**PASSAGE GIVEN**.
* * * * * * *

Advanced Usage
==============

Agent Configuration
-------------------

If the Datadog Agent is on a separate host from your application, you can modify
the default ``ddtrace.tracer`` object to utilize another hostname and port. Here
is a small example showcasing this::

    from ddtrace import tracer

    tracer.configure(hostname=<YOUR_HOST>, port=<YOUR_PORT>, https=<True/False>)

By default, these will be set to ``localhost``, ``8126``, and ``False`` respectively.

You can also use a Unix Domain Socket to connect to the agent::

    from ddtrace import tracer

    tracer.configure(uds_path="/path/to/socket")


Distributed Tracing
-------------------

To trace requests across hosts, the spans on the secondary hosts must be linked together by setting `trace_id`, `parent_id` and `sampling_priority`.

- On the server side, it means to read propagated attributes and set them to the active tracing context.
- On the client side, it means to propagate the attributes, commonly as a header/metadata.

`ddtrace` already provides default propagators but you can also implement your own.

Web Frameworks
^^^^^^^^^^^^^^

Some web framework integrations support distributed tracing out of the box.

* * * * * * *

(Stored records)
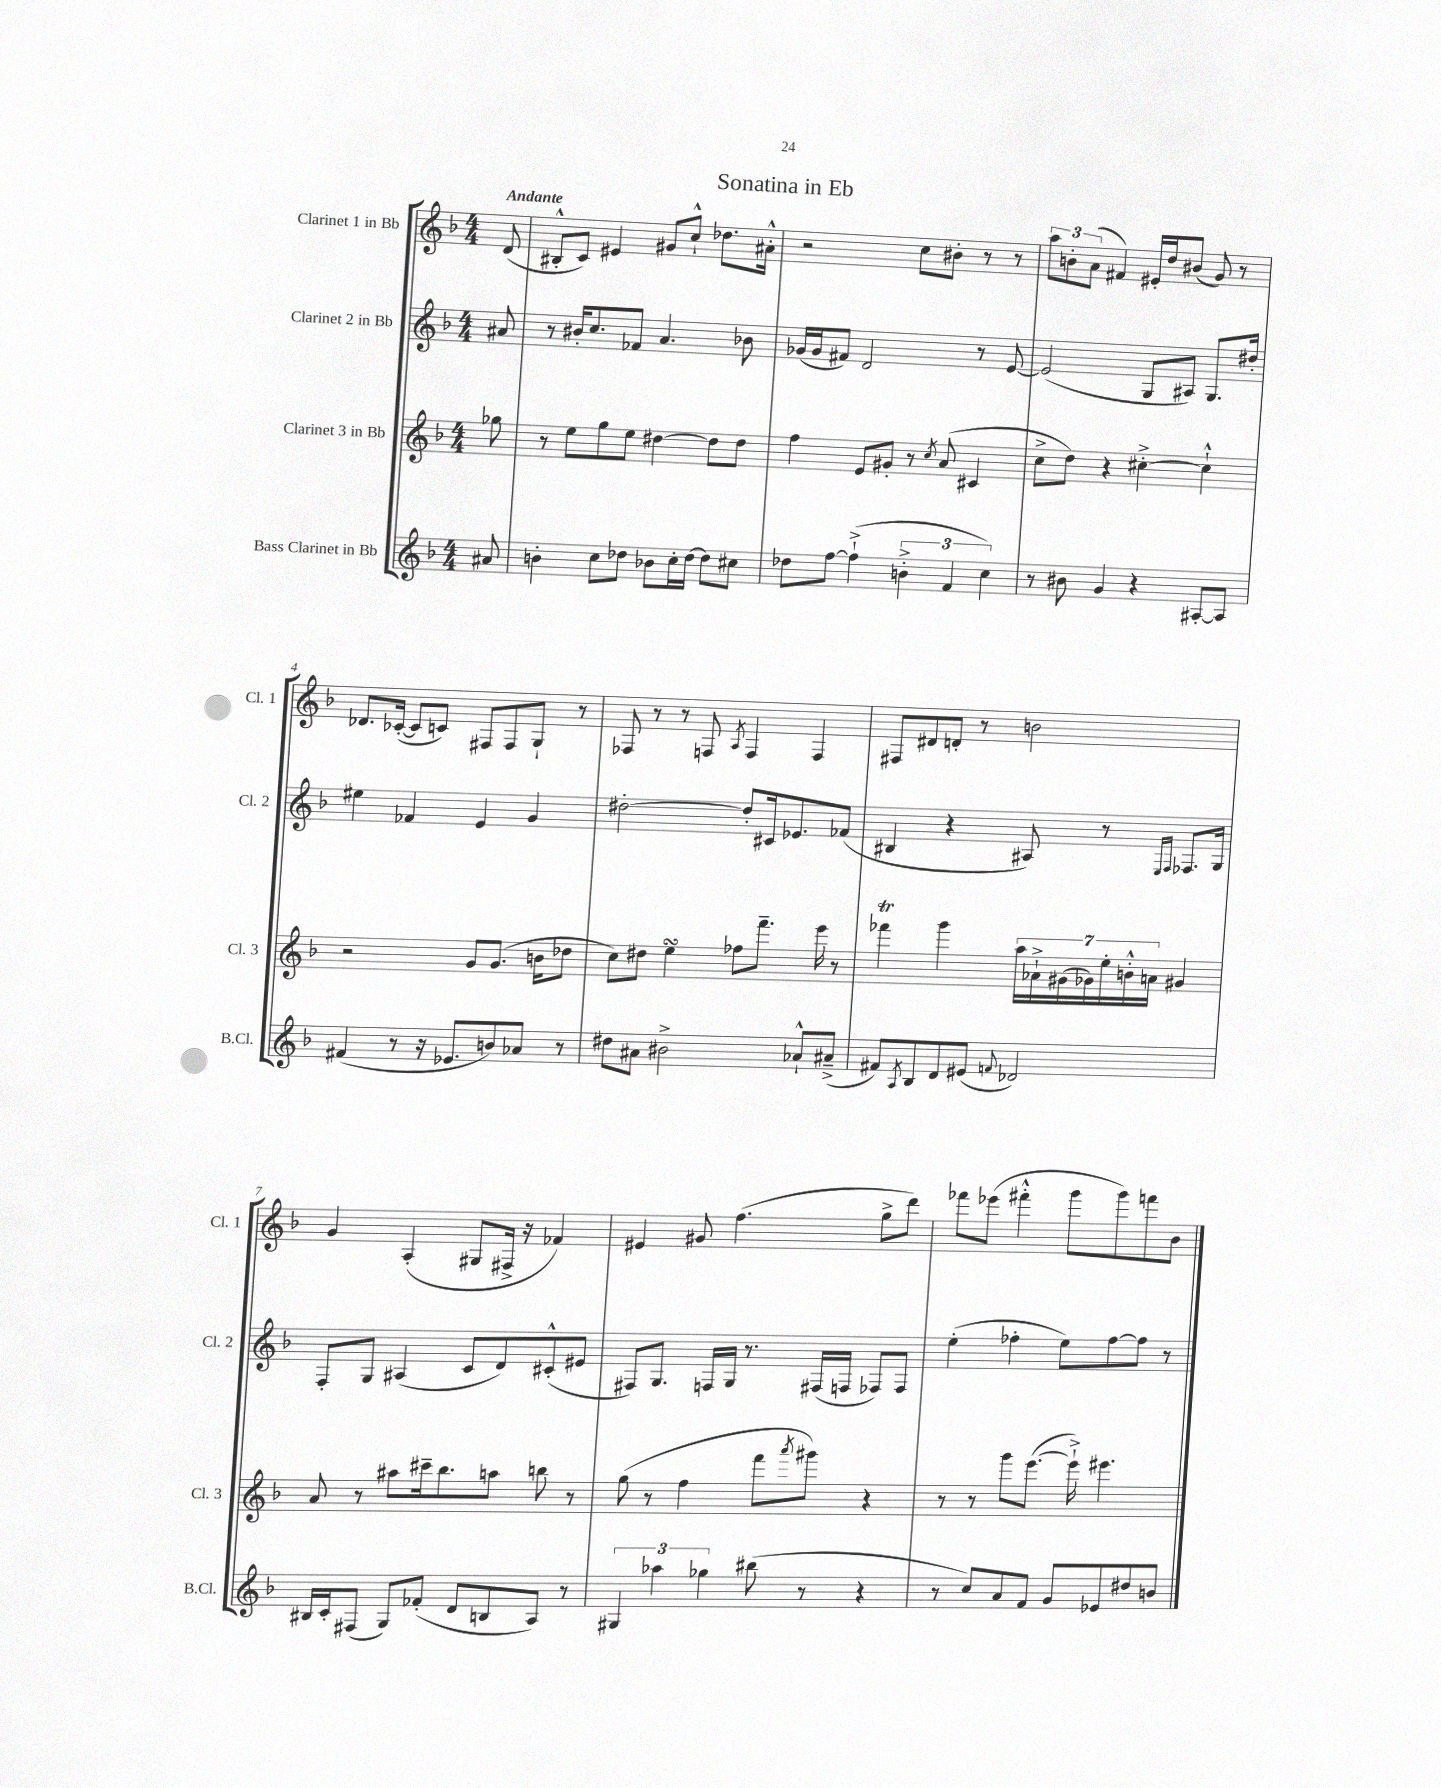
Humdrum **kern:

**kern	**kern	**kern	**kern
*staff4	*staff3	*staff2	*staff1
*clefG2	*clefG2	*clefG2	*clefG2
*k[b-]	*k[b-]	*k[b-]	*k[b-]
*M4/4	*M4/4	*M4/4	*M4/4
8a#/	8gg-\	8a#/	(8d/
=	=	=	=
4b'\	8r	8r	8B#'^^/L
.	8ee\L	16b#'/LK	8c/J)
.	.	8.cc/	.
8cc\L	8gg\	.	4e#/
8dd-\J	8ee\J	8f-/J	.
8b-\L	[4dd#\	4.a/	8g#/L
16cc'\L	.	.	8cc`^^/J
[16dd-\JJ	.	.	.
8dd-\]L	8dd#\]L	.	8.dd-\L
8cc#\J	8dd#\J	8b-\	.
.	.	.	16a#'^^\Jk
=	=	=	=
8dd-\L	4ff\	(16g-/LL	2r
.	.	16g-/J	.
[8ff\J	.	8f#/J)	.
(4ff`^\]	8e/L	2d/	.
.	8g#'/J	.	.
6b'^\	8r	.	8cc\L
.	8qcc/	.	.
.	(8a/	.	8b#'\J
6f/	.	.	.
.	4c#/	8r	8r
6cc\)	.	.	.
.	.	[8e/	8r
=	=	=	=
8r	8cc^\L	(2e/]	12aa\L
.	.	.	12b'\
8b#\	8dd\J)	.	.
.	.	.	(12a\J
4g/	4r	.	4f#/)
4r	[4cc#'^\	8G/L	16e#'/LL
.	.	.	16dd/J
.	.	8A#/J)	(8b#/J
[8A#'/L	4cc#`^^\]	8.G/L	8g/)
8A#/]J	.	.	8r
.	.	16dd#'/Jk	.
=	=	=	=
(4f#/	2r	4ee#\	8.d-/L
.	.	.	([16c-'/Jk
8r	.	4f-/	8c-/]L
16r	.	.	8c/J)
8.e-/L	.	.	.
.	8g/L	4e/	8F#/L
8b/)	(8.g/J	.	8F#/
8a-/J	.	4g/	8G`/J
.	16b\LK	.	.
8r	8dd-\J	.	8r
=	=	=	=
8dd#\L	8cc\L)	[2dd#'\	8F-/
8a#\J	8dd#\J	.	8r
2b#^\	4ee\	.	8r
.	.	.	8F/
.	.	.	8qA/
.	8ff-\L	8dd#'/]L	4F/
.	8.fff~\J	16c#/k	.
.	.	8.e-/	.
8a-`^^/L	.	.	4F/
.	16eee\	.	.
(8a#~^/J	8r	(8f-/J	.
=	=	=	=
8f#/L)	4fff-\	4B#/	8F#/L
8qA/	.	.	.
8B-/	.	.	8d#/
8d/	4ggg\	4r	8d'/J
(8e#/J	.	.	8r
8qqf/	.	.	.
2d-/)	28aa\LL	8A#/)	2b\
.	28a-`^\	.	.
.	(28g#\	.	.
.	28g-\)	.	.
.	.	8r	.
.	28ee'\	.	.
.	28b'^^\	.	.
.	28a\JJ	.	.
.	.	16qqE/LL	.
.	.	16qqF/JJ	.
.	4g#/	8.F-/L	.
.	.	16G/Jk	.
=	=	=	=
16B#/LL	8a/	8F'/L	4g/
16c'/J	.	.	.
(8F#/J	8r	8G/J	.
8G/L)	8aa#\L	(4A#/	(4A'/
(8f-'/J	16ccc#~\k	.	.
.	8.bb-\	.	.
8d/L	.	8c/L	8G#/L
8B/	8aa\J	8d/)	16F#^/Jk
.	.	.	16r
8A/J)	8bb\	(8c#'^^/	4f-/)
8r	8r	8e#/J	.
=	=	=	=
6G#/	(8gg\	8F#/L)	4e#/
.	8r	8.G/J	.
6aa-\	.	.	.
.	4ff\	.	8g#/
.	.	16F/LL	.
6gg-\	.	.	.
.	.	16G/JJ	(4.ff\
.	.	8.r	.
(8bb#\	8fff\L	.	.
.	8qaaa/	.	.
8r	8ggg#\J)	(16F#/LL	.
.	.	16F/JJ	.
4r	4r	8F-/L)	8gg^\L
.	.	8F-/J	8ddd\J)
=	=	=	=
8r	8r	(4ee'\	8fff-\L
8cc/L)	8r	.	(8eee-\J
8a/	8ggg\L	4ff-'\	4fff#'^^\
8f/J	([8.eee\J	.	.
8g/L	.	8ee\L)	8ggg\L
.	16eee`^\])	.	.
8e-/	4.eee#\	[8ff-\	8ggg\)
8dd#/	.	8ff-\]J	8fff\
8b/J	.	8r	8b-\J
==	==	==	==
*-	*-	*-	*-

* * * * * * *

**EXERCISE SET**.
a - In the ddtrace documentation, why must `trace_id`, `parent_id` and `sampling_priority` be set on secondary hosts? Answer in one to three sentences.
b - Shorten the paragraph of the ddtrace documentation beginning "If the Datadog Agent is on a separate host" into one sentence, keeping its main facts.
c - Resume the ddtrace documentation at the point where it stops, and write its next few sentences.
Nothing in the listing is needed for this work.

**ANSWERS GIVEN**.
a - These attributes link the spans on the secondary hosts together. That linking is what lets requests be traced across hosts.

b - When the Datadog Agent runs on a different host than the application, the default `ddtrace.tracer` object can be changed to use another hostname and port, as a short example shows.

c -
Supported web frameworks:


+-------------------+---------+
| Framework/Library | Enabled |
+===================+=========+
| :ref:`aiohttp`    | True    |
+-------------------+---------+
| :ref:`bottle`     | True    |
+-------------------+---------+
| :ref:`django`     | True    |
+-------------------+---------+
| :ref:`falcon`     | True    |
+-------------------+---------+
| :ref:`flask`      | True    |
+-------------------+---------+
| :ref:`pylons`     | True    |
+-------------------+---------+
| :ref:`pyramid`    | True    |
+-------------------+---------+
| :ref:`requests`   | True    |
+-------------------+---------+
| :ref:`tornado`    | True    |
+-------------------+---------+


HTTP Client
^^^^^^^^^^^

For distributed tracing to work, necessary tracing information must be passed
alongside a request as it flows through the system. When the request is handled
on the other side, the metadata is retrieved and the trace can continue.

To propagate the tracing information, HTTP headers are used to transmit the
required metadata to piece together the trace.

.. autoclass:: ddtrace.propagation.http.HTTPPropagator
    :members:

Custom
^^^^^^

You can manually propagate your tracing context over your RPC protocol. Here is
an example assuming that you have `rpc.call` function that call a `method` and
propagate a `rpc_metadata` dictionary over the wire::


    # Implement your own context propagator
    class MyRPCPropagator(object):
        def inject(self, span_context, rpc_metadata):
            rpc_metadata.update({
                'trace_id': span_context.trace_id,
                'span_id': span_context.span_id,
                'sampling_priority': span_context.sampling_priority,
            })

        def extract(self, rpc_metadata):
            return Context(
                trace_id=rpc_metadata['trace_id'],
                span_id=rpc_metadata['span_id'],
                sampling_priority=rpc_metadata['sampling_priority'],
            )

    # On the parent side
    def parent_rpc_call():
        with tracer.trace("parent_span") as span:
            rpc_metadata = {}
            propagator = MyRPCPropagator()
            propagator.inject(span.context, rpc_metadata)
            method = "<my rpc method>"
            rpc.call(method, metadata)

    # On the child side
    def child_rpc_call(method, rpc_metadata):
        propagator = MyRPCPropagator()
        context = propagator.extract(rpc_metadata)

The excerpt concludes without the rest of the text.